-- Document text --
----------

Studio album by Catherine
- Released: September 17, 1996
- Recorded: The Farm, Michigan
- Genre: Alternative rock
- Length: 52:39
- Label: TVT
- Producer: Catherine

Catherine chronology
| Sorry! (1994) | Hot Saki & Bedtime Stories (1996) |  |

Singles from Hot Saki & Bedtime Stories
- "Four Leaf Clover" Released: 1997; "Whisper" Released: 1997;

= Hot Saki & Bedtime Stories =

Hot Saki & Bedtime Stories is the second and final studio album by American alternative rock band Catherine. It was released on September 17, 1996, through TVT Records. D'arcy Wretzky of The Smashing Pumpkins, drummer Kerry Brown's wife at the time, contributed vocals on the record.

The song "Four Leaf Clover" was released as a single, and another song, "Whisper," was contributed to the soundtrack of the film Scream.

== Critical reception ==

In their retrospective review, AllMusic called it "an even more varied and generally successful package" than their previous studio album, Sorry!

----------

-- About this exercise --
Return the passage from the article on Hot Saki & Bedtime Stories word for word, starting with "Catherine chronology" and going on through "on the record.".

[Collected data entries]
----------

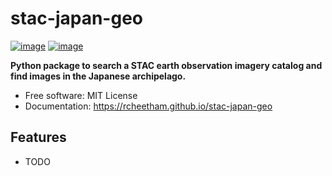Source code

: # stac-japan-geo


[![image](https://img.shields.io/pypi/v/stac-japan-geo.svg)](https://pypi.python.org/pypi/stac-japan-geo)
[![image](https://img.shields.io/conda/vn/conda-forge/stac-japan-geo.svg)](https://anaconda.org/conda-forge/stac-japan-geo)


**Python package to search a STAC earth observation imagery catalog and find images in the Japanese archipelago.**


-   Free software: MIT License
-   Documentation: https://rcheetham.github.io/stac-japan-geo


## Features

-   TODO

----------

-- Solved exercise --
Catherine chronology
| Sorry! (1994) | Hot Saki & Bedtime Stories (1996) |  |

Singles from Hot Saki & Bedtime Stories
- "Four Leaf Clover" Released: 1997; "Whisper" Released: 1997;

= Hot Saki & Bedtime Stories =

Hot Saki & Bedtime Stories is the second and final studio album by American alternative rock band Catherine. It was released on September 17, 1996, through TVT Records. D'arcy Wretzky of The Smashing Pumpkins, drummer Kerry Brown's wife at the time, contributed vocals on the record.